===== Task data =====

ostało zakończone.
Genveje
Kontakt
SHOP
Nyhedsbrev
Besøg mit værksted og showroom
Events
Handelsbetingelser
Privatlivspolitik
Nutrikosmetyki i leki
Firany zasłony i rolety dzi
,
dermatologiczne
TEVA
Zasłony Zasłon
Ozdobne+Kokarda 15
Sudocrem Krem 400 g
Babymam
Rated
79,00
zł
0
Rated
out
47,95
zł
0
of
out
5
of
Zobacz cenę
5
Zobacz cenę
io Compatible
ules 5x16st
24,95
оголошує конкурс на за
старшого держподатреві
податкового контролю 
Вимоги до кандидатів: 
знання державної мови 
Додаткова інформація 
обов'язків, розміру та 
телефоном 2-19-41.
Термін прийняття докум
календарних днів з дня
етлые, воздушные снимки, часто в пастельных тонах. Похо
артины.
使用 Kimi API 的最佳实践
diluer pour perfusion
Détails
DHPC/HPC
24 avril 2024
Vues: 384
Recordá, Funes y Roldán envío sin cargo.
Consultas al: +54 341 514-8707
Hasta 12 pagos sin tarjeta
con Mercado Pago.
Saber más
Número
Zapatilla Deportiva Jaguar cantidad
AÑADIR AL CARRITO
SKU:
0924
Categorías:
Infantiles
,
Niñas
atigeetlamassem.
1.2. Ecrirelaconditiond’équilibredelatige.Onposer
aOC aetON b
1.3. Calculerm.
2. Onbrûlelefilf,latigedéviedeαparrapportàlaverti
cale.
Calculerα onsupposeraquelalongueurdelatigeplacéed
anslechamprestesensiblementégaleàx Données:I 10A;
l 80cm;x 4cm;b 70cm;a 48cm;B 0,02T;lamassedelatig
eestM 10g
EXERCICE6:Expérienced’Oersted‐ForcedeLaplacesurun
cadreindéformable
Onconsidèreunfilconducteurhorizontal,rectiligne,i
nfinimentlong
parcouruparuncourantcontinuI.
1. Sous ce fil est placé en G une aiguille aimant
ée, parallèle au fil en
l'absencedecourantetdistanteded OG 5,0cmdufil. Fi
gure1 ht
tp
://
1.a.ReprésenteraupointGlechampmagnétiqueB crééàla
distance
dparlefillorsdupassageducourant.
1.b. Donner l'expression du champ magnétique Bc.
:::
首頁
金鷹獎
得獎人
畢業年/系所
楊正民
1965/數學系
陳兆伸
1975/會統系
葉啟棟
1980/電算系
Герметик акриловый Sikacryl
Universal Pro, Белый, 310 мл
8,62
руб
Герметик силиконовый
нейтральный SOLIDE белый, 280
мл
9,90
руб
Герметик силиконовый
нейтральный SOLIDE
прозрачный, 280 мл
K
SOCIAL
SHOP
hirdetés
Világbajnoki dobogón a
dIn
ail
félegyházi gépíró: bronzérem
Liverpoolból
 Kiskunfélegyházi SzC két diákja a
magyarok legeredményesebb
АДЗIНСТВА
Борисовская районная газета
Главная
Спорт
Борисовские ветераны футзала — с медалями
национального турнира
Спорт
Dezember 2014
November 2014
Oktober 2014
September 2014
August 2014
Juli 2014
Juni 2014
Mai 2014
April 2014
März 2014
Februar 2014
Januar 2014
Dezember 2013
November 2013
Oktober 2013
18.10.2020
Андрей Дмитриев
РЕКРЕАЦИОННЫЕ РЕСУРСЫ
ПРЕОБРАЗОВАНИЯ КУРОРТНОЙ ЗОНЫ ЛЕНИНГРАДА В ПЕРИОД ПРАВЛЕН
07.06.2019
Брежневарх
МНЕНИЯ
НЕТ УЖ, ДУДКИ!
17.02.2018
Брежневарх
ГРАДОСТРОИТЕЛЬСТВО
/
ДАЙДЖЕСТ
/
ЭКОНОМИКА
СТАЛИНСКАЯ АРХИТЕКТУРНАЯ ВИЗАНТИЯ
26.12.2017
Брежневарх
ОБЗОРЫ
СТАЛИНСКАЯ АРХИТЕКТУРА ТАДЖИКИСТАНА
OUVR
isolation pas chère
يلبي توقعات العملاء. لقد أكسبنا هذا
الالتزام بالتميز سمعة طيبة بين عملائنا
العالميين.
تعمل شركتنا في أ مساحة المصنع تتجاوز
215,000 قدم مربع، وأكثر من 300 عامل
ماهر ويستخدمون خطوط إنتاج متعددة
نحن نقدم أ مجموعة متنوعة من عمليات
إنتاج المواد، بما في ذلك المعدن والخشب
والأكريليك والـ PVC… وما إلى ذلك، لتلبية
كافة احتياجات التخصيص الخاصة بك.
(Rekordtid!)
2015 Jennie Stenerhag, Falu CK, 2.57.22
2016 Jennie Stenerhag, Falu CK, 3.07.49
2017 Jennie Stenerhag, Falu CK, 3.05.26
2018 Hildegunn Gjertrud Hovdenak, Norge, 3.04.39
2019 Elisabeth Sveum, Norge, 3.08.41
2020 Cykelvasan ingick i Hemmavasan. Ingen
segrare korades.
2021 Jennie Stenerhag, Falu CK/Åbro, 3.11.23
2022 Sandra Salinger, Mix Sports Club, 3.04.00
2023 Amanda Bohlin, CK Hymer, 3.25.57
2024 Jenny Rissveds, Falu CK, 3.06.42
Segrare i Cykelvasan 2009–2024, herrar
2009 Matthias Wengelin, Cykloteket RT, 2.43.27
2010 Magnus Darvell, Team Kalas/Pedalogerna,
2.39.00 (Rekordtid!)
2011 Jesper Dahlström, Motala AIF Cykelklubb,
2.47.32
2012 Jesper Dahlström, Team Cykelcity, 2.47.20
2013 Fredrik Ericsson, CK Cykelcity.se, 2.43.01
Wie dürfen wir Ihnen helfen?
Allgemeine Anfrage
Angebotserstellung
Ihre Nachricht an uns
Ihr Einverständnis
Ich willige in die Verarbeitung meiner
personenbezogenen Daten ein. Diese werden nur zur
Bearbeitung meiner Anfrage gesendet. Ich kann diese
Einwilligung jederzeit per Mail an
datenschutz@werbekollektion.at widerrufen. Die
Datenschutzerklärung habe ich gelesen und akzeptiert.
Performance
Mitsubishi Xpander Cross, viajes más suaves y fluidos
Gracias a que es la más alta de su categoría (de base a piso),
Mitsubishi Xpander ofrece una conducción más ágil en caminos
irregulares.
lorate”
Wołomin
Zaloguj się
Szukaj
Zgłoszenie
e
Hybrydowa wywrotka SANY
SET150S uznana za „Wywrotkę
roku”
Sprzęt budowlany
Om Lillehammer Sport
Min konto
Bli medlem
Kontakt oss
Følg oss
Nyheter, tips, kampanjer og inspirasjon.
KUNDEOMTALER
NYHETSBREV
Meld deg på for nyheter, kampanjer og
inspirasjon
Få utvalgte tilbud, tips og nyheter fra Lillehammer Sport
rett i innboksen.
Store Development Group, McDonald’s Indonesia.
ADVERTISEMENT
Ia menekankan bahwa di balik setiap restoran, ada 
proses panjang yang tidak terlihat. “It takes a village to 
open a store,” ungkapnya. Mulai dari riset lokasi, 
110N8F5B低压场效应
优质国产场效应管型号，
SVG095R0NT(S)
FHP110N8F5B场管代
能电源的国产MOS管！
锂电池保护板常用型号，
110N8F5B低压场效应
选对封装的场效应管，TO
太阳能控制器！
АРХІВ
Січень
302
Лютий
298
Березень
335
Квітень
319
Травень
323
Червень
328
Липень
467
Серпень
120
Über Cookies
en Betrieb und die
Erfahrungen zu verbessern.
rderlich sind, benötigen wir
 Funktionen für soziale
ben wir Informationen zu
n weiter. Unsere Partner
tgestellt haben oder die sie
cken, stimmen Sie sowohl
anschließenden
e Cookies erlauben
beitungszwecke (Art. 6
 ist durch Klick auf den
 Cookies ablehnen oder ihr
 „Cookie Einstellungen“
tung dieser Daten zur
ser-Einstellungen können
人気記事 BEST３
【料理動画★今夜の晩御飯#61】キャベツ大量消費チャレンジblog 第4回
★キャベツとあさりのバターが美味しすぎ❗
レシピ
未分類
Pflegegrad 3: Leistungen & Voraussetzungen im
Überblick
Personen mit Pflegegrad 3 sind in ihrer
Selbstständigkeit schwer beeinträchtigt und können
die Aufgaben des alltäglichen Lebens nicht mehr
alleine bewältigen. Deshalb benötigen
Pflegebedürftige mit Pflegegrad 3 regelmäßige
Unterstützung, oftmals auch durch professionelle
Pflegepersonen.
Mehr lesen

=====

» Job item
Transcribe the data word for word, starting with its very first line and stopping after the line that contains "податкового контролю", with both of those lines included.

» Written solution
ostało zakończone.
Genveje
Kontakt
SHOP
Nyhedsbrev
Besøg mit værksted og showroom
Events
Handelsbetingelser
Privatlivspolitik
Nutrikosmetyki i leki
Firany zasłony i rolety dzi
,
dermatologiczne
TEVA
Zasłony Zasłon
Ozdobne+Kokarda 15
Sudocrem Krem 400 g
Babymam
Rated
79,00
zł
0
Rated
out
47,95
zł
0
of
out
5
of
Zobacz cenę
5
Zobacz cenę
io Compatible
ules 5x16st
24,95
оголошує конкурс на за
старшого держподатреві
податкового контролю 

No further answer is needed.